** SET EXERCISE **
Reproduce only the part of the records that opens with the line containing "genus: Quercus" and closes with the line containing "genus: Lamium", substituting "vernacular name" for every occurrence of "common name" and leaving everything else unchanged.
— Start TASK DATA —
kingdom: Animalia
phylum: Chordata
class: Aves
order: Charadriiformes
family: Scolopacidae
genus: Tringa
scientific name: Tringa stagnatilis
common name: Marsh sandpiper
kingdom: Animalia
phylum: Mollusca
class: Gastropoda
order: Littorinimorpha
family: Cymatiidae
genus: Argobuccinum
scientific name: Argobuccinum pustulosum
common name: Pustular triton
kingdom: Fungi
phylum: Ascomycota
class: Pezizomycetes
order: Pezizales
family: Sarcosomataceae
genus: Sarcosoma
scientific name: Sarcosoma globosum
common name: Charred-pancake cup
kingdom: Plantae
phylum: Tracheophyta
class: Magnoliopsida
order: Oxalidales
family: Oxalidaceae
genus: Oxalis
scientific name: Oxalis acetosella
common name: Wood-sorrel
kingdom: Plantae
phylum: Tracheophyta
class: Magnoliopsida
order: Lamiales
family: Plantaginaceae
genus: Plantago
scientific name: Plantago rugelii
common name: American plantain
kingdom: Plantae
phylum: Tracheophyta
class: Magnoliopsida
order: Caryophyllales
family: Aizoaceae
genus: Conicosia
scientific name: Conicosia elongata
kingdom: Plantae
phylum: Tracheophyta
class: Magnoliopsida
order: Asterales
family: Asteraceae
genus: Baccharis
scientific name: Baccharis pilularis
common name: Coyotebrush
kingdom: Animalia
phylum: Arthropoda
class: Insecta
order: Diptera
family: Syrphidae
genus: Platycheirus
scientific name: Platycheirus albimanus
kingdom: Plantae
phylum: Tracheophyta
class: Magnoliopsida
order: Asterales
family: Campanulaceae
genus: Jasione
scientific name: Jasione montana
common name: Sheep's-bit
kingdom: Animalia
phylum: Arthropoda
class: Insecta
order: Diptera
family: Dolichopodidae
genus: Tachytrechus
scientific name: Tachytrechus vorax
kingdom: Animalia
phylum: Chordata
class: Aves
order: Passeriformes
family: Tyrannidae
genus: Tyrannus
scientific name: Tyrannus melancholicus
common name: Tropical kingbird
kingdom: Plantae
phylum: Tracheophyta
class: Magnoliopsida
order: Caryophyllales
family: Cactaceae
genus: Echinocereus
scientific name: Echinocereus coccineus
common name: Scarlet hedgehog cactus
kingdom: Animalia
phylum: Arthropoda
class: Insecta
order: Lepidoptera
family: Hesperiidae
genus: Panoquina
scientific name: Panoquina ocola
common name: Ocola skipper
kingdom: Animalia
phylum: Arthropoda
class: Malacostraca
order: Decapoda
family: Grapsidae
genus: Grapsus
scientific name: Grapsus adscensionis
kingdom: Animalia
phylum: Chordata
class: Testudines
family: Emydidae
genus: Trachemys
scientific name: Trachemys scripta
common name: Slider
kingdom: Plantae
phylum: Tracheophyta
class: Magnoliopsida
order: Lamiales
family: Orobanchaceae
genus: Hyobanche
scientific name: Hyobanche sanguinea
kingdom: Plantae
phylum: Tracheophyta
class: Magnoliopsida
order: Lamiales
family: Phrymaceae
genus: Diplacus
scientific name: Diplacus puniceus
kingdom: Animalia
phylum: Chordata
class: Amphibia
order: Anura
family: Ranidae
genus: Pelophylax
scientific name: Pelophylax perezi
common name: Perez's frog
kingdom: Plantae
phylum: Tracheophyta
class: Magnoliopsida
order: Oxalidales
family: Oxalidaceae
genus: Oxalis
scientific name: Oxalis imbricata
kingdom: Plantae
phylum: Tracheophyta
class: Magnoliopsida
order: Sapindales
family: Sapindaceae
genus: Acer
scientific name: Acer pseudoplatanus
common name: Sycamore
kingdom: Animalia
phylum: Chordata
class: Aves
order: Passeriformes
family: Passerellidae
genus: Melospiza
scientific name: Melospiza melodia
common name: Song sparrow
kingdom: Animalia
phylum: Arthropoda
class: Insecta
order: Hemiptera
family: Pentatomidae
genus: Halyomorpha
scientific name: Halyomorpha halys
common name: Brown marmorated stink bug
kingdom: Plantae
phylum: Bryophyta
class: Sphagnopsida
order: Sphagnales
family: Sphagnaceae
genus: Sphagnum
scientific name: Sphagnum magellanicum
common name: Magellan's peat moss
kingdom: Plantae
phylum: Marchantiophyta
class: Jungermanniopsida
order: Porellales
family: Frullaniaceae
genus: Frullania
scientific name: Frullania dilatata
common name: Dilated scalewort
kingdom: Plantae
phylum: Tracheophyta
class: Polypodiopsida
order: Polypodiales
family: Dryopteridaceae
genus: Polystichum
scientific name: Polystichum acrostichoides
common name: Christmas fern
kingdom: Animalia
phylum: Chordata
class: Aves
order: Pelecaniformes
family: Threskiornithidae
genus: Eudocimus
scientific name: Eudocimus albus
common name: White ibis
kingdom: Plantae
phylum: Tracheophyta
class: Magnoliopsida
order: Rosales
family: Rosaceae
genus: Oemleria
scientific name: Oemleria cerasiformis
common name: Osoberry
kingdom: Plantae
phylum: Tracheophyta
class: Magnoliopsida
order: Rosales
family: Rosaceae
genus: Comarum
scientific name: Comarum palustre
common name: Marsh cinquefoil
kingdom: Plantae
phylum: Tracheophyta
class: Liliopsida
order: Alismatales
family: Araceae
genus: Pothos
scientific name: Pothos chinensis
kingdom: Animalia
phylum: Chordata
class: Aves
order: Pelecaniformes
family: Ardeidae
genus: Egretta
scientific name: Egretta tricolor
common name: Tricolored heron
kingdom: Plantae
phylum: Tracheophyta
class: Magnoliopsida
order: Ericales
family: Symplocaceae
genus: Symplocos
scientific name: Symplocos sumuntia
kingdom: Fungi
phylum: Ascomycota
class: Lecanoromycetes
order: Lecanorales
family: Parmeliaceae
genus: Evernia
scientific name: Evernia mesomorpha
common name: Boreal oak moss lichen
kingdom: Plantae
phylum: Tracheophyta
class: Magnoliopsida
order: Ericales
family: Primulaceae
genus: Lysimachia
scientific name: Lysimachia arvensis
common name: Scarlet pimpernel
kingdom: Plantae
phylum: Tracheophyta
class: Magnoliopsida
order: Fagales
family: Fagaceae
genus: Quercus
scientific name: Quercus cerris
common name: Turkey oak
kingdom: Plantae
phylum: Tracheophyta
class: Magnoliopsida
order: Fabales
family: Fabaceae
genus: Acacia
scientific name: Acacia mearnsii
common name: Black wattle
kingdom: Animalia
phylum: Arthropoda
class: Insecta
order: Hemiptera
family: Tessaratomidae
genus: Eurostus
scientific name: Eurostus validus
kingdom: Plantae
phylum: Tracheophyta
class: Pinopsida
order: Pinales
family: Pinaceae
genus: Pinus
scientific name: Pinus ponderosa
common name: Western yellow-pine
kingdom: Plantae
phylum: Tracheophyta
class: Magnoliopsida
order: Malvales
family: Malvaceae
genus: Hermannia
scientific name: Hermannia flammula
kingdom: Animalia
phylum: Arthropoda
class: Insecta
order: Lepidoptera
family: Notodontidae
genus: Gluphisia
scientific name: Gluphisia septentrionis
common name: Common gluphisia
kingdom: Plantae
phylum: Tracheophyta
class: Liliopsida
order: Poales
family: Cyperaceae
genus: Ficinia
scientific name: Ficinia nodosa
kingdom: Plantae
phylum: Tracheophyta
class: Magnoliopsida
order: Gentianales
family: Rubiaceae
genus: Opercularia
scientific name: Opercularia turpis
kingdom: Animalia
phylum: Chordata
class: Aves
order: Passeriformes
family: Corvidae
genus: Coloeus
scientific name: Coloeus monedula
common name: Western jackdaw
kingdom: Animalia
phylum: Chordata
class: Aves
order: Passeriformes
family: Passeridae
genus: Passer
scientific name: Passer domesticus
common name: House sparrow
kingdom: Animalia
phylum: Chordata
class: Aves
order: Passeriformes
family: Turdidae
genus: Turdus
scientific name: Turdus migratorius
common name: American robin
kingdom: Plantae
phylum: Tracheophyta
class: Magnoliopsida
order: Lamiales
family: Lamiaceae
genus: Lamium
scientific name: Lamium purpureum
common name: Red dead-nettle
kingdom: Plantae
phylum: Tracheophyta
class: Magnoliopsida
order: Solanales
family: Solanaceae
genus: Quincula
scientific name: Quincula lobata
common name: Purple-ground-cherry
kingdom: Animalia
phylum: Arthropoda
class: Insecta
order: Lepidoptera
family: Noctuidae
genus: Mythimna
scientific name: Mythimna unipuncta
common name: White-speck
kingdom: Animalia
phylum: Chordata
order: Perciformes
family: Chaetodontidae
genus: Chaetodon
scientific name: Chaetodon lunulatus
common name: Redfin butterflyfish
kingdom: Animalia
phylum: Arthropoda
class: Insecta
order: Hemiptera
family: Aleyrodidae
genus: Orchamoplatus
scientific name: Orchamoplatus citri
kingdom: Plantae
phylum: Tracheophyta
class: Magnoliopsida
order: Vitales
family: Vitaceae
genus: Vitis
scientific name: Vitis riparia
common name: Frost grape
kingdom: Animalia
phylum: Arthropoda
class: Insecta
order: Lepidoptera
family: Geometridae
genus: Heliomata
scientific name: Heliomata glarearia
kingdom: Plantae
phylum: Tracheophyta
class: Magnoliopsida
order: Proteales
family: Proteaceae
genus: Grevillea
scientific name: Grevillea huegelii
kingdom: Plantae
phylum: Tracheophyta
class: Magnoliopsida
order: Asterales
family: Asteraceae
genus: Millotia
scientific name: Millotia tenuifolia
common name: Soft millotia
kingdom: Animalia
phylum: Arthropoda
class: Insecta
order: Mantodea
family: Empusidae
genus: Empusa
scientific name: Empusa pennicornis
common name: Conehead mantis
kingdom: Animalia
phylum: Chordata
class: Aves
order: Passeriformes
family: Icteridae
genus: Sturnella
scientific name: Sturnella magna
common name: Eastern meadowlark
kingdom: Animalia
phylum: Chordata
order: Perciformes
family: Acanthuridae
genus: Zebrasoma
— End TASK DATA —
** WRITTEN RESPONSE **
genus: Quercus
scientific name: Quercus cerris
vernacular name: Turkey oak
kingdom: Plantae
phylum: Tracheophyta
class: Magnoliopsida
order: Fabales
family: Fabaceae
genus: Acacia
scientific name: Acacia mearnsii
vernacular name: Black wattle
kingdom: Animalia
phylum: Arthropoda
class: Insecta
order: Hemiptera
family: Tessaratomidae
genus: Eurostus
scientific name: Eurostus validus
kingdom: Plantae
phylum: Tracheophyta
class: Pinopsida
order: Pinales
family: Pinaceae
genus: Pinus
scientific name: Pinus ponderosa
vernacular name: Western yellow-pine
kingdom: Plantae
phylum: Tracheophyta
class: Magnoliopsida
order: Malvales
family: Malvaceae
genus: Hermannia
scientific name: Hermannia flammula
kingdom: Animalia
phylum: Arthropoda
class: Insecta
order: Lepidoptera
family: Notodontidae
genus: Gluphisia
scientific name: Gluphisia septentrionis
vernacular name: Common gluphisia
kingdom: Plantae
phylum: Tracheophyta
class: Liliopsida
order: Poales
family: Cyperaceae
genus: Ficinia
scientific name: Ficinia nodosa
kingdom: Plantae
phylum: Tracheophyta
class: Magnoliopsida
order: Gentianales
family: Rubiaceae
genus: Opercularia
scientific name: Opercularia turpis
kingdom: Animalia
phylum: Chordata
class: Aves
order: Passeriformes
family: Corvidae
genus: Coloeus
scientific name: Coloeus monedula
vernacular name: Western jackdaw
kingdom: Animalia
phylum: Chordata
class: Aves
order: Passeriformes
family: Passeridae
genus: Passer
scientific name: Passer domesticus
vernacular name: House sparrow
kingdom: Animalia
phylum: Chordata
class: Aves
order: Passeriformes
family: Turdidae
genus: Turdus
scientific name: Turdus migratorius
vernacular name: American robin
kingdom: Plantae
phylum: Tracheophyta
class: Magnoliopsida
order: Lamiales
family: Lamiaceae
genus: Lamium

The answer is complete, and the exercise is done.